In September 2021, I spoke about my PhD research on the intergenerational transmission of stress and anxiety states between parents and infants with Eric W. Dolan, in an interview published for PsyPost. Read the full article here – excerpt below:
Mothers with elevated levels of anxiety tend to be more physiologically “in sync” with their infant children, according to new research published in the journal Psychological Medicine. The stress response of less anxious mothers, on the other hand, is less tightly coupled to their infants.
The findings suggest that anxiety symptoms influence how parents and their infants regulate stress, which could have important implications for children’s psychological development.
“I have long been interested in the intergenerational transmission of stress and anxiety states from parent to infant, as well as how emotion dysregulation develops early in life,” said study author Celia Smith, a PhD student at King’s College London. “I’m also incredibly curious about how our experiences of stress seem personally situated and internally regulated – but, in practice, originate from the emotional states of people around us; from our relationships.”

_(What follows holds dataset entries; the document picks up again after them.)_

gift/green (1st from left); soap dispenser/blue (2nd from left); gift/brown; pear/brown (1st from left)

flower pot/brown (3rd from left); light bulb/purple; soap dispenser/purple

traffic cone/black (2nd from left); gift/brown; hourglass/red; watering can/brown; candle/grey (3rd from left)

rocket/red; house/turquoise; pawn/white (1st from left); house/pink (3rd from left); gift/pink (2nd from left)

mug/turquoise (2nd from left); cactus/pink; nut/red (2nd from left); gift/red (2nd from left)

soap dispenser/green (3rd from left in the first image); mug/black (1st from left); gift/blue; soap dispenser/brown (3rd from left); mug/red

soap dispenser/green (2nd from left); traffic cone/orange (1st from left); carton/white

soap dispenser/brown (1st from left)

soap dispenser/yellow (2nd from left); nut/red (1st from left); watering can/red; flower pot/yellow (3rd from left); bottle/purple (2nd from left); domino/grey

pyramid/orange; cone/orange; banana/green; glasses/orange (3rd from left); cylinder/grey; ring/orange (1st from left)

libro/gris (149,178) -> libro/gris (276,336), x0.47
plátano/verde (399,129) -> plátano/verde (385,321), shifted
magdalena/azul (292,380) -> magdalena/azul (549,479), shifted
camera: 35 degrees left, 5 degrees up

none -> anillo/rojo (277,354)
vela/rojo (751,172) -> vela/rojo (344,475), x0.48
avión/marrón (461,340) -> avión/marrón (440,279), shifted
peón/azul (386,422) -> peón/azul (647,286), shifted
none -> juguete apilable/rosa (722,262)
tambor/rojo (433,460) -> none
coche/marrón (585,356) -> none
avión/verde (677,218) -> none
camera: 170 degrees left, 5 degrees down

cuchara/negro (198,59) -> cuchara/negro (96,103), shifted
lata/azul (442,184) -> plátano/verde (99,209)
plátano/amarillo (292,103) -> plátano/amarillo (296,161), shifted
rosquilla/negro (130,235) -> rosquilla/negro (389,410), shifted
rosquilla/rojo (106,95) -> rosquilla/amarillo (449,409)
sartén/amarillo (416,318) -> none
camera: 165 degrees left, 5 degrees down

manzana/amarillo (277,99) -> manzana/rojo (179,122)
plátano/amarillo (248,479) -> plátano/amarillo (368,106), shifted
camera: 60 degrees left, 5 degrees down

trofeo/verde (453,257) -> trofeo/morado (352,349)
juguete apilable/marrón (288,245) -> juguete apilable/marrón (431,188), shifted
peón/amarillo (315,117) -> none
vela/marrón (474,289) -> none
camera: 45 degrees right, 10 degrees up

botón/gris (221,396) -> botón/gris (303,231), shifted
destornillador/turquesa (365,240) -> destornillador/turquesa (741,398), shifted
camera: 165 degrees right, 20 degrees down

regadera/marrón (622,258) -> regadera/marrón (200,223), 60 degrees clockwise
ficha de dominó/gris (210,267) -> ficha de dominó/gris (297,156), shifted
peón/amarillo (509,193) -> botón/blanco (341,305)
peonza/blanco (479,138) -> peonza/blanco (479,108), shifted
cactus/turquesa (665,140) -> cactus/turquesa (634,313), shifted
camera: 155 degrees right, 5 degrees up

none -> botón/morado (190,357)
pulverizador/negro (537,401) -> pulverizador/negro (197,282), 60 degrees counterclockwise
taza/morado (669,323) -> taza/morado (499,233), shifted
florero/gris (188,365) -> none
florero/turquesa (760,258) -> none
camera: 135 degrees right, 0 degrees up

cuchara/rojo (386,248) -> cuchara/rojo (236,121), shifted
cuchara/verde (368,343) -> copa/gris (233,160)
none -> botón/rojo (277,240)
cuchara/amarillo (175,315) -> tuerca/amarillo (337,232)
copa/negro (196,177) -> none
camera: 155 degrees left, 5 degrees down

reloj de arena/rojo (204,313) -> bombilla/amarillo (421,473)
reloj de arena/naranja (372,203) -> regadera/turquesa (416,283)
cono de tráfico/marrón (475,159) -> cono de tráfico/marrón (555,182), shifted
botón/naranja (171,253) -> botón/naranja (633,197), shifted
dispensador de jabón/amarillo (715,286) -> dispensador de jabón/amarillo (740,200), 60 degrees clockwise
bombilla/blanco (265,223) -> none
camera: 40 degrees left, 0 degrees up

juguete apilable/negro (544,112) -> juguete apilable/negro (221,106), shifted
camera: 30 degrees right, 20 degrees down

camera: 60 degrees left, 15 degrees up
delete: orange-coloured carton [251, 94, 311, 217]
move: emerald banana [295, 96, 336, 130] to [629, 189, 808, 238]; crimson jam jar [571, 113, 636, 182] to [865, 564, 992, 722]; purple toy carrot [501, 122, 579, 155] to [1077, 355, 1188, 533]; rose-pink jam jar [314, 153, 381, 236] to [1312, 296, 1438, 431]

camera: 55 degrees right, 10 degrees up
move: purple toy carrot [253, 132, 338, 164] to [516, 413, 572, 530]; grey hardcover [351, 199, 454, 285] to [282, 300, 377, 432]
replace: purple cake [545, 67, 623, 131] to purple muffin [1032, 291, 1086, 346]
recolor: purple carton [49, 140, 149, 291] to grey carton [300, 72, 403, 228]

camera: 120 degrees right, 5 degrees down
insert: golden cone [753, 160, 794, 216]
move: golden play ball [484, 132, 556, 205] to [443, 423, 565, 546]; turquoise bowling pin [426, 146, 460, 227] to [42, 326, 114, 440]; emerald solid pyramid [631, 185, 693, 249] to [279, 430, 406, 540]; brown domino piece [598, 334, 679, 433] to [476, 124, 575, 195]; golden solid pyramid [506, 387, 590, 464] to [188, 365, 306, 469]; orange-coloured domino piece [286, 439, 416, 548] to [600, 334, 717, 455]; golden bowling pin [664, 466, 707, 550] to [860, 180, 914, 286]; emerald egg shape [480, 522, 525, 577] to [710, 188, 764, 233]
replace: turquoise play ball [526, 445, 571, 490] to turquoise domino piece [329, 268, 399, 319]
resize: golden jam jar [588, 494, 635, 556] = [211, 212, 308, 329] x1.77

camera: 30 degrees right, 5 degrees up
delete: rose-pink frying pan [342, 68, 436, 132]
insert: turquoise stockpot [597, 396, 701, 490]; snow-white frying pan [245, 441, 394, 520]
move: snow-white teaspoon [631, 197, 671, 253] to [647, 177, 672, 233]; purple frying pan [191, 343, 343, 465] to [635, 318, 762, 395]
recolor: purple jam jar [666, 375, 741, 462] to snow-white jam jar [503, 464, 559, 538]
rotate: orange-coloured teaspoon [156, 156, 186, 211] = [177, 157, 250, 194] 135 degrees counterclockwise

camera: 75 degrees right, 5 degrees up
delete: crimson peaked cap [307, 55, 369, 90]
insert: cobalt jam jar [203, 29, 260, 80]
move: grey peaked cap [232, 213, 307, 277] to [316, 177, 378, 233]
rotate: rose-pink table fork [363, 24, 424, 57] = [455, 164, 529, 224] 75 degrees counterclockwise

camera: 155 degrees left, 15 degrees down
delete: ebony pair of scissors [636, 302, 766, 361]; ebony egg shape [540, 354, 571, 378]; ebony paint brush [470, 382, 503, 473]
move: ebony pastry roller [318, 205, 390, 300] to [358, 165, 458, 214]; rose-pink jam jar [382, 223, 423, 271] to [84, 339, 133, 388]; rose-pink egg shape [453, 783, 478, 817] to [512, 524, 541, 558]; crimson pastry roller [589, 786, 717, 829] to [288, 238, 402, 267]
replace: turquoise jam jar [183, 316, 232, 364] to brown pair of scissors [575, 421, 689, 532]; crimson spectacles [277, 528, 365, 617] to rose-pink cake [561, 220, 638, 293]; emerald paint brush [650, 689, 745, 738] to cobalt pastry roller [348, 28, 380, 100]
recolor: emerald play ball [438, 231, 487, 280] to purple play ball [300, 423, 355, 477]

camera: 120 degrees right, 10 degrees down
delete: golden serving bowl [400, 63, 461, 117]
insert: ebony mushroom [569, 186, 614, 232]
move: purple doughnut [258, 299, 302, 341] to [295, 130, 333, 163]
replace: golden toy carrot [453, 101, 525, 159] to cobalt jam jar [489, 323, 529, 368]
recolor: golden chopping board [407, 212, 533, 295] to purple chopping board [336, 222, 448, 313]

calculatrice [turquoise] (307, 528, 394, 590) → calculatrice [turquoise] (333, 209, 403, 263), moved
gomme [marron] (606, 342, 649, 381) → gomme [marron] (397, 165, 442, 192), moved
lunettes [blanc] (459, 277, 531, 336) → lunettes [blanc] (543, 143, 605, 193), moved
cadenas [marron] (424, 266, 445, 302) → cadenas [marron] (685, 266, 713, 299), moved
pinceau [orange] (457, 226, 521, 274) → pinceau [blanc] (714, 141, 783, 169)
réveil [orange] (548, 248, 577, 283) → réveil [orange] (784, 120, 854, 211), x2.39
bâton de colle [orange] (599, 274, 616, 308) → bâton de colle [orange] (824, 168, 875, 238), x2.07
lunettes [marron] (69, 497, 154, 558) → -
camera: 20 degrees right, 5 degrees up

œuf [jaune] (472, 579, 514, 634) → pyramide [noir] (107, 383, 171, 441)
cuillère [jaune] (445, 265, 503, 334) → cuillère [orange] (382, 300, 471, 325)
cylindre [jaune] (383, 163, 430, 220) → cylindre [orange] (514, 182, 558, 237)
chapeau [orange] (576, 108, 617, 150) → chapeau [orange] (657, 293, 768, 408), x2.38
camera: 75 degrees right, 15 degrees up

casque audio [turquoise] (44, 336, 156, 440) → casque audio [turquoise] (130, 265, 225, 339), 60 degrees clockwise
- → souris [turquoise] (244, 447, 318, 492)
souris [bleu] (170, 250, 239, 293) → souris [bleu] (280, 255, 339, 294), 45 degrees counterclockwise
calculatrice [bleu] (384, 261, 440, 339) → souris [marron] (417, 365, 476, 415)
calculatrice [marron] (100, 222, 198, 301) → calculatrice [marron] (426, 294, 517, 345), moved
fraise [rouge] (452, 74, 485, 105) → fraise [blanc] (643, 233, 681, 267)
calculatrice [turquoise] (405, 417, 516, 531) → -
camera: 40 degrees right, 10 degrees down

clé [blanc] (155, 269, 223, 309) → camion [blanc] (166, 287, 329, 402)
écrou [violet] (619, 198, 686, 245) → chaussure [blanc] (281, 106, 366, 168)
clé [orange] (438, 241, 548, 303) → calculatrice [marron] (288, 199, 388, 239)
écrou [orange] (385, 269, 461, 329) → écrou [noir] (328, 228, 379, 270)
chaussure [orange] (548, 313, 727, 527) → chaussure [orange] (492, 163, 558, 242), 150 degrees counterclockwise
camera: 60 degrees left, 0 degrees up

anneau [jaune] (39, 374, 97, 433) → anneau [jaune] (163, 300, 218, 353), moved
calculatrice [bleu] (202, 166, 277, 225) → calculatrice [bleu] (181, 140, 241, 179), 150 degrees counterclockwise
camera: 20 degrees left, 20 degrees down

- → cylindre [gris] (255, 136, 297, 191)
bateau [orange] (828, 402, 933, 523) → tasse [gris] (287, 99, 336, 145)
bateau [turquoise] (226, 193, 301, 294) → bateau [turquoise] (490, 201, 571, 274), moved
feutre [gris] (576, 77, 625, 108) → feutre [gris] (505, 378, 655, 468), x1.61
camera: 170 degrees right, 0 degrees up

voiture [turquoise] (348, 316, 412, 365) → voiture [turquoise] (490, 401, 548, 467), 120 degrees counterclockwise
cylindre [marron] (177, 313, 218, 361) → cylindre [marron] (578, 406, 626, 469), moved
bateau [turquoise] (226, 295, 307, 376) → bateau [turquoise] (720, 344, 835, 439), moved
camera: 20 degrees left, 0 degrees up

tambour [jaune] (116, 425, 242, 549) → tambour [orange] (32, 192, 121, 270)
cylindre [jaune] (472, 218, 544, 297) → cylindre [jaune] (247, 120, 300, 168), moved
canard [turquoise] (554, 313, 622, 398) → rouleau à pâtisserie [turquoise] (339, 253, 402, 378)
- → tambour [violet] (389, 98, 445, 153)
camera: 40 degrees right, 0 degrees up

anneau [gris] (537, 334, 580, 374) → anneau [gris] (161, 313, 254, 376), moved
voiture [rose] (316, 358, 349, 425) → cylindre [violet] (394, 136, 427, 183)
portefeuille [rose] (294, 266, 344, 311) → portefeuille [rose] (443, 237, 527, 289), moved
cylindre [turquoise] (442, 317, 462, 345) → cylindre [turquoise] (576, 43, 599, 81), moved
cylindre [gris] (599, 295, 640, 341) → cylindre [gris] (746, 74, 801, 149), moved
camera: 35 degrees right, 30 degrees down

In the study, 68 mothers and their 12-month-old child wore miniature microphones, video cameras, electrocardiograms, and actigraphs at home, which allowed the researchers to measure moment-to-moment fluctuations in arousal in a natural setting. The wearable devices recorded the participants’ heart rate, heart rate variability, physical activity level, and vocalizations. The mothers also completed an assessment of current anxiety symptoms.
“We worked with families from a big range of socio-economic and ethnic backgrounds, which means our research has broad relevance for the general public,” explained Smith. “And we used some innovative research methods in this study that allowed us to work with families in their own homes, without researchers present. This meant we were not restricted to laboratory settings — which are not the best place for measuring authentic stress states — and could make our research more representative of the real world.”
The researchers found that higher levels of maternal anxiety were associated with higher physiological synchrony. In other words, the arousal level of anxious mothers tended to correspond to the arousal level of their infants. Both anxious and non-anxious mothers exhibited physiological reactivity in response to large-scale changes in infant arousal, but anxious mothers also exhibited reactivity to small-scale fluctuations in their infant.
The findings indicate “that stress and anxiety are emotional states that come to be shared and transmitted between individuals, particularly in the context of close parent-infant relationships found in early development. In our study, we show this at the biological level, with anxious parents and infants tending to have very closely matched stress states throughout the day,” Smith told PsyPost.
“We also suggest that parental anxiety plays a role in infant self-regulation. Our study showed that anxious parents are ‘always on’; they tend to physiologically over-respond to minor stress in their infant. This is compared to non-anxious parents, who are ‘there when you need me’; they are only reactive to more extreme infant stress.”
“The parenting style of being ‘always on’ is associated with slower infant recovery from upsetting moments. As anxious parents, we might therefore want to develop greater bodily awareness of our response to infant distress, particularly in relation to how it affects child emotional development,” Smith explained.
The new findings provide insight into the relationship between parental anxiety and parent-infant stress regulation, and provide a basis for future investigations into how parents can best manage anxiety symptoms. But Smith noted that the “findings of this study are only preliminary” at this point.
“We would need to carry out this study with many more families before making any certain claims or recommendations,” she explained. “We also didn’t include parents with severe mental illness in our study, or parents of more diverse genders, and this is something we would want to do in the future to ensure we can generalize to these groups.
“A big question for us, and for future research, is working out how to best support parents with anxiety during the perinatal period, in such a way that we can support both the parent and the infant to thrive,” Smith added.
The study, “Anxious parents show higher physiological synchrony with their infants“, was authored by C. G. Smith, E. J. H. Jones, T. Charman, K. Clackson, F. U. Mirza, and S. V. Wass.